If you’ve recently experienced an injury or a major illness requiring a hospital stay, you may be a little wary about returning home right away. This is especially true if you live alone or don’t have someone at home to help care for you. Fortunately, you do have an option – short-term skilled nursing care. If you choose this type of care, you will enter a nursing home for a short period of time. This home focuses on rehabilitation so that patients can resume their previous level of independence upon release. The following guide can help you better understand these facilities.

How is short-term rehab care paid for?

There are several options when it comes to paying for this sort of care. If you are on Medicare, your insurance will cover the rehab if you are admitted into the program within 30 days of a hospital stay that lasted at least 3 days. Medicare will only cover the first 20 days fully, and then they pay a portion of the costs for an additional 80 days. Supplemental health insurance or a long-term care plan may also provide coverage for rehab nursing care, or it may cover the portion that isn’t covered by the Medicare plan.

Do you have any privacy?

You may need to share a room, depending on your condition and the facility. Private rooms are sometimes available, but these may require an out-of-pocket charge or they may be reserved for those with conditions that require privacy, such as people who need middle-of-the-night care that would disturb a roommate. Shared rooms still afford some privacy, though. There is a curtain or panel that you can draw across the middle of the room for privacy. There are also usually gardens and reading rooms on-site where you can go if you want to be alone.

What is the schedule like?

All short-term facilities run off of a similar basic schedule. Meal times are set and served in a group dining room to encourage socializing between patients. There is also usually an in-room meal service available. In many cases, you order your meal selections a day in advance. Physical and occupational therapies are usually scheduled in the morning or early afternoon, between meal times. In the evening there may be social activities, such as book groups, movies, or game nights. 

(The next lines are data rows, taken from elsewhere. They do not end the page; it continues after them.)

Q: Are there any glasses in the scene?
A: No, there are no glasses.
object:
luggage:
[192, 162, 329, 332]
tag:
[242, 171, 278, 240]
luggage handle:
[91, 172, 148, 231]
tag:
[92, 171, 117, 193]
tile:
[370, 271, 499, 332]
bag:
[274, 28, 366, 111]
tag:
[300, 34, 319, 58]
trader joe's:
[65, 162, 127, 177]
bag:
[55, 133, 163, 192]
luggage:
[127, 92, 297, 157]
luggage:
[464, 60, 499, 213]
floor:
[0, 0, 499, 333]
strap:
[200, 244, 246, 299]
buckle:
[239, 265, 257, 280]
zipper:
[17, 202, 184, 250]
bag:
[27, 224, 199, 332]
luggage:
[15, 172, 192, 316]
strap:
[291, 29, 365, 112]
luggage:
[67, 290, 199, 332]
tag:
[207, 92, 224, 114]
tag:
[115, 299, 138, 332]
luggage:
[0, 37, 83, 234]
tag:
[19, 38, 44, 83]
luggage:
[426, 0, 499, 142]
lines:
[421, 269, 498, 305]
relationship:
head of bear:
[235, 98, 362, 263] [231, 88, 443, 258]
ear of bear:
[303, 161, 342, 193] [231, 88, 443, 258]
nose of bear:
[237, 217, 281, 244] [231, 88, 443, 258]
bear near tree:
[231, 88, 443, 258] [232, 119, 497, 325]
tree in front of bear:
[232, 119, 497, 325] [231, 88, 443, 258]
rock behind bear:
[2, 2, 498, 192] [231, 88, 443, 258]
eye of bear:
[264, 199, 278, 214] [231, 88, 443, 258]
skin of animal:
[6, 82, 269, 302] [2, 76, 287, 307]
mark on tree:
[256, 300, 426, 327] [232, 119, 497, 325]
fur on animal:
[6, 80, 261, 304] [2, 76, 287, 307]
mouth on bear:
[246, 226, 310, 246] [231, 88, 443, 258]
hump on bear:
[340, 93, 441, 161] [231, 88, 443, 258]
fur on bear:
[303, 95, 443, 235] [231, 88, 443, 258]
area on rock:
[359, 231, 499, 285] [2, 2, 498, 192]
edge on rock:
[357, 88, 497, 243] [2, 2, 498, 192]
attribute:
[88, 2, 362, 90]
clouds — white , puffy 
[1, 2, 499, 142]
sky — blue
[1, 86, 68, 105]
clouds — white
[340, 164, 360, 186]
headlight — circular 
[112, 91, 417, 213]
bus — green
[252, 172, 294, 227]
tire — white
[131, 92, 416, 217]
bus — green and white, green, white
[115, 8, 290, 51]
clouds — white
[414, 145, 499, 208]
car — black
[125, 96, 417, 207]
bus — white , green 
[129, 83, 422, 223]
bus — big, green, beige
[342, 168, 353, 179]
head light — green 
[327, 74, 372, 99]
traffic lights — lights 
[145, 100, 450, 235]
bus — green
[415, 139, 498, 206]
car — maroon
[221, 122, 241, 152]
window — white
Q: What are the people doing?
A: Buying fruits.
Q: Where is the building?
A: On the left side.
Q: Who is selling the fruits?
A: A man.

Will you be on your own after release?

Upon release, you will be instructed about your at-home care. If your injury or illness has affected your level of independence, you may have a home visit scheduled to help you adjust your home to your new level of care. For example, someone may visit your home and recommend mobility aids, such as toilet seat lifts, and help you purchase or file claims for these devices. You may also have an occupational or physical therapist visit your home for a few in-home sessions. These sessions help you regain your strength and ability to perform your daily activities with minimal to no assistance. In some cases, the nursing care staff will prescribe certain exercises or therapies for you to continue at home.